Unilateral vibration transmission in mechanical systems with bilinear coupling

TL;DR

This paper computationally investigates unilateral vibration transmission in bilinear elastic systems, revealing how asymmetry facilitates nonreciprocal transmission and complex dynamic behaviors near resonances.

Contribution

It introduces a detailed analysis of unilateral transmission in bilinear systems, highlighting the role of asymmetry and extending the study to periodic structures with diverse dynamic responses.

Findings

Unilateral transmission occurs near primary resonances in asymmetric bilinear systems.

Breaking symmetry enables nonreciprocal and nonreciprocal transmission phenomena.

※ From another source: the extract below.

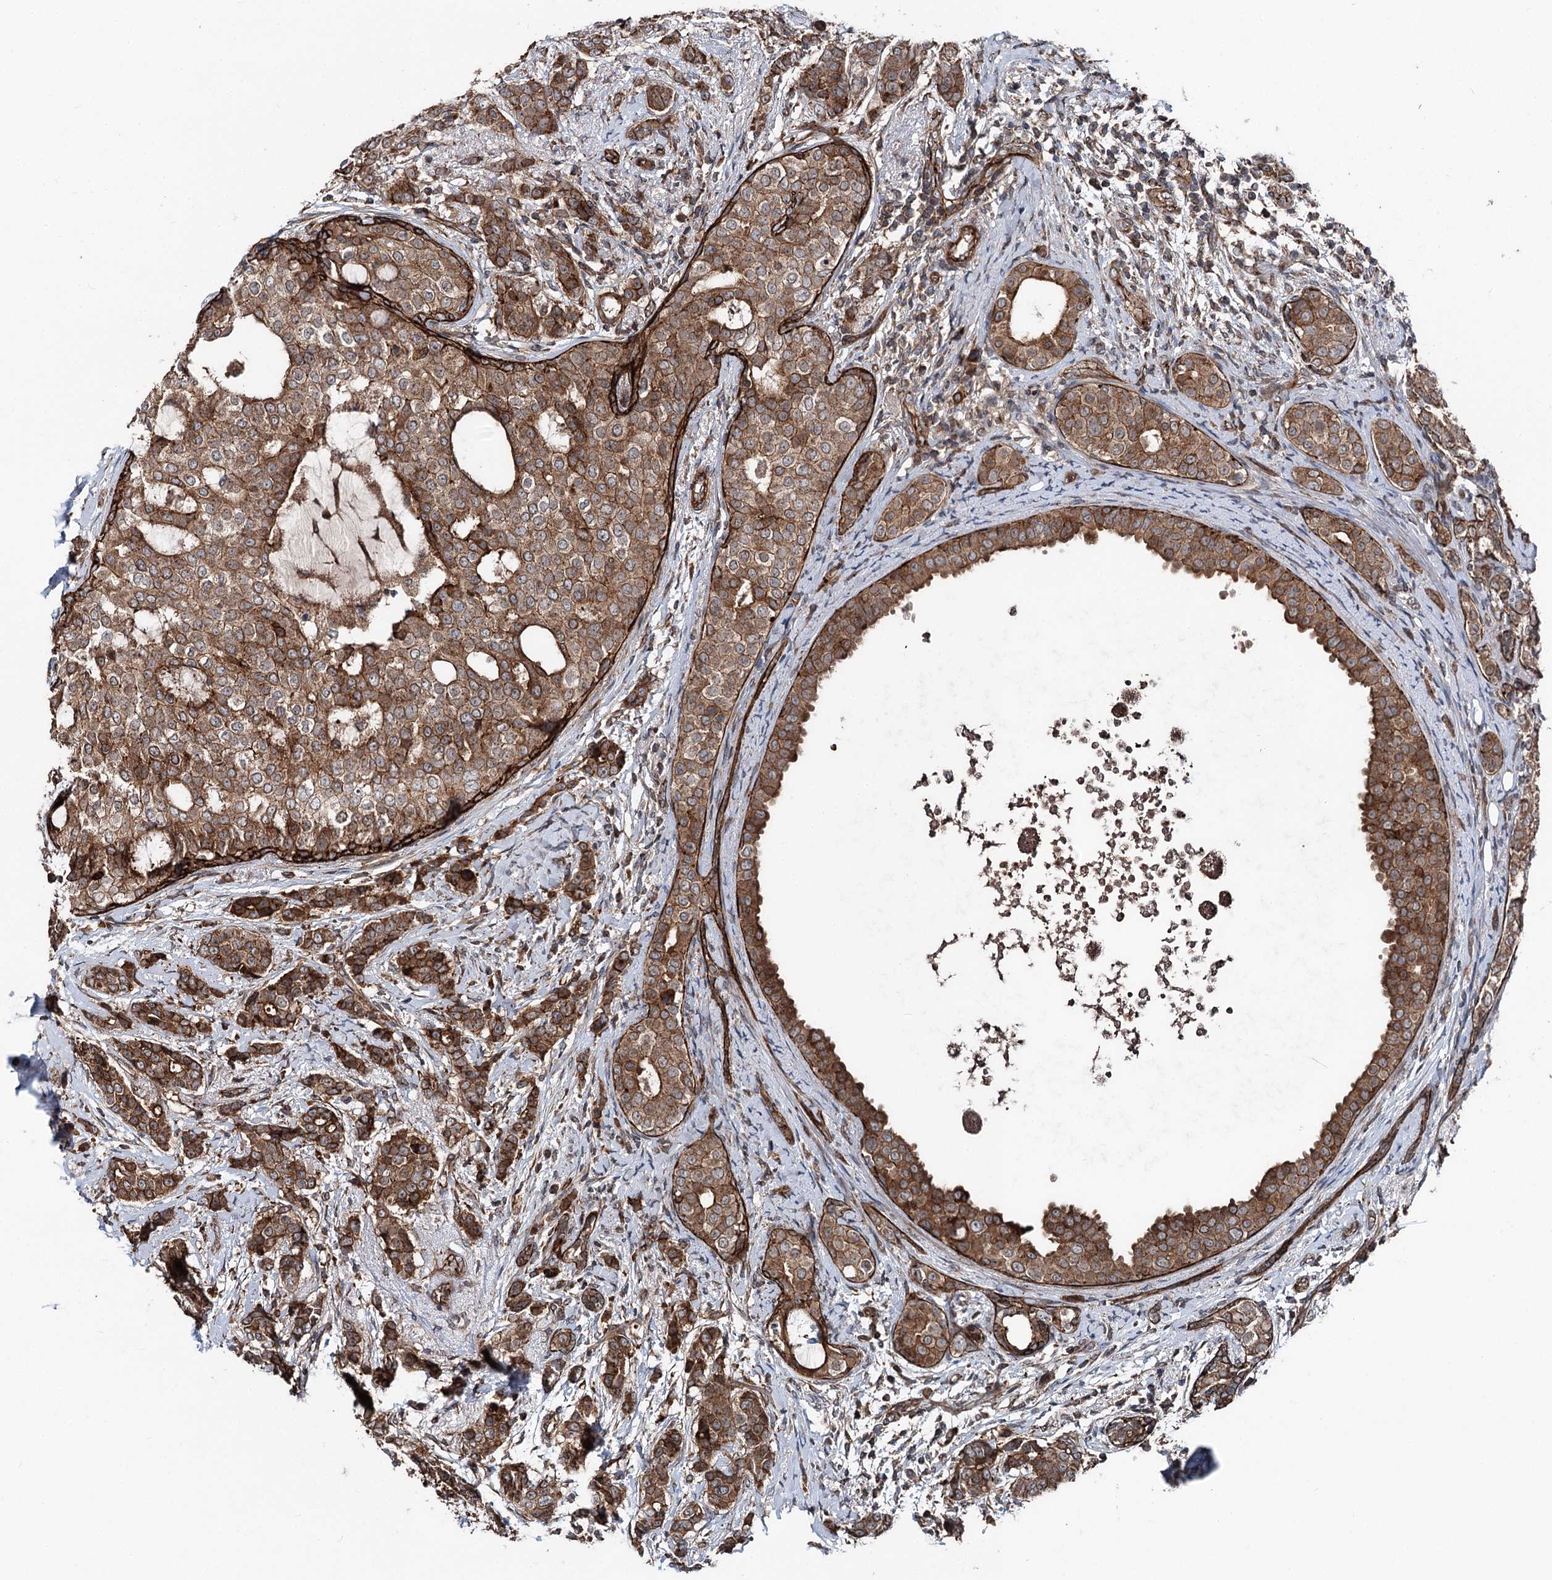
{"staining": {"intensity": "moderate", "quantity": ">75%", "location": "cytoplasmic/membranous"}, "tissue": "breast cancer", "cell_type": "Tumor cells", "image_type": "cancer", "snomed": [{"axis": "morphology", "description": "Lobular carcinoma"}, {"axis": "topography", "description": "Breast"}], "caption": "Immunohistochemistry image of neoplastic tissue: lobular carcinoma (breast) stained using immunohistochemistry shows medium levels of moderate protein expression localized specifically in the cytoplasmic/membranous of tumor cells, appearing as a cytoplasmic/membranous brown color.", "gene": "ITFG2", "patient": {"sex": "female", "age": 51}}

Stable nonreciprocal behaviors include period-doubled and quasiperiodic responses.

Abstract

Unilateral transmission refers to the scenario in which the waves transmitted through a system remain in pure tension or pure compression. This transmission phenomenon may occur in systems that exhibit different effective elasticity in compression and tension; i.e. bilinear elasticity. We present a computational investigation of unilateral transmission in the steady-state response of harmonically driven mechanical systems with bilinear coupling. Starting with two bilinearly coupled oscillators, we find that breaking the mirror symmetry of the system, in either elastic or inertial properties, facilitates unilateral transmission by allowing it to occur near a primary resonance. This asymmetry also enables nonreciprocal transmission to occur. We then investigate the nonreciprocal dynamics of the system, including linear stability analysis, with a focus on unilateral transmission. We also extend our discussion to a bilinear periodic structure, for which we investigate the influence of the number of units and energy dissipation on unilateral transmission. We report on the existence of stable nonreciprocal unilateral transmission near primary and internal resonances of the system, as well as other nonreciprocal features such as period-doubled and quasiperiodic response characteristics.